Hierlmeier F X, Kolbinger W, Goldbrunner P, Obermeier B
Medizinische Klinik II, Kreiskrankenhaus Kelheim.
Dtsch Med Wochenschr. 1995 Oct 20;120(42):1435-8. doi: 10.1055/s-2008-1055496.
A 44-year-old woman who had moved to Germany from Kazakhstan 2 years previously developed right upper abdominal pain. A cylindrical mass was palpable in the area. There were strong intestinal sounds.
There was an iron-deficiency anaemia (haemoglobin 6.3 g/dl, serum iron 4 micrograms/dl) and occult blood was found in the stool. Coloscopy revealed a lumpy mass external to the transverse colon but fixed to it, partially obstructing the lumen. However, on contrast infusion the mass could be displaced in to the caecum, suggesting enterocolic invagination.
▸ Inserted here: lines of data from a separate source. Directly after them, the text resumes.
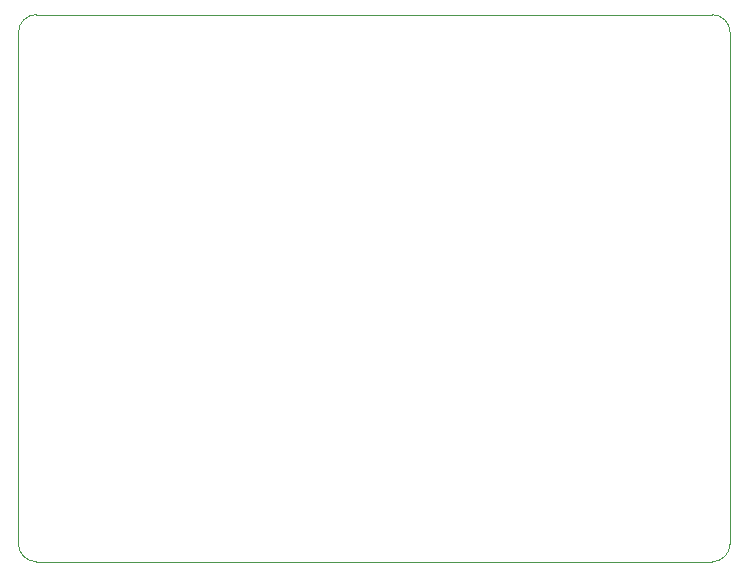
<source format=gbr>
%TF.GenerationSoftware,KiCad,Pcbnew,8.0.5*%
%TF.CreationDate,2024-10-29T12:08:31+01:00*%
%TF.ProjectId,mcu_holder,6d63755f-686f-46c6-9465-722e6b696361,rev?*%
%TF.SameCoordinates,Original*%
%TF.FileFunction,Profile,NP*%
%FSLAX46Y46*%
G04 Gerber Fmt 4.6, Leading zero omitted, Abs format (unit mm)*
G04 Created by KiCad (PCBNEW 8.0.5) date 2024-10-29 12:08:31*
%MOMM*%
%LPD*%
G01*
G04 APERTURE LIST*
%TA.AperFunction,Profile*%
%ADD10C,0.100000*%
%TD*%
G04 APERTURE END LIST*
D10*
X91440000Y-36576000D02*
G75*
G02*
X92964000Y-35052000I1524000J0D01*
G01*
X150176000Y-81374000D02*
X92964000Y-81374000D01*
X151700000Y-36576000D02*
X151700000Y-79850000D01*
X92964000Y-81374000D02*
G75*
G02*
X91440000Y-79850000I0J1524000D01*
G01*
X151700000Y-79850000D02*
G75*
G02*
X150176000Y-81374000I-1524000J0D01*
G01*
X92964000Y-35052000D02*
X150176000Y-35052000D01*
X91440000Y-79850000D02*
X91440000Y-36576000D01*
X150176000Y-35052000D02*
G75*
G02*
X151700000Y-36576000I0J-1524000D01*
G01*
M02*

</source>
At operation the cause of the investigation was found to be a large jagged tumour of the terminal ileum. A right hemicolectomy and excision of the terminal ileum were performed. Histologically the tumour was a centroblastic non-Hodgkin lymphoma of the MALT type (mucosa-associated lymphatic tissue).
一名44岁女性,2年前从哈萨克斯坦移居德国,出现右上腹疼痛。该区域可触及一个圆柱形肿块。肠鸣音亢进。
存在缺铁性贫血(血红蛋白6.3 g/dl,血清铁4微克/dl),粪便中发现潜血。结肠镜检查显示横结肠外有一个块状肿物,与横结肠相连且固定,部分阻塞肠腔。然而,注入造影剂后肿物可被推至盲肠,提示肠套叠。
手术中发现病因是回肠末端的一个巨大锯齿状肿瘤。行右半结肠切除术及回肠末端切除术。组织学检查显示肿瘤为MALT型(黏膜相关淋巴组织)中心母细胞性非霍奇金淋巴瘤。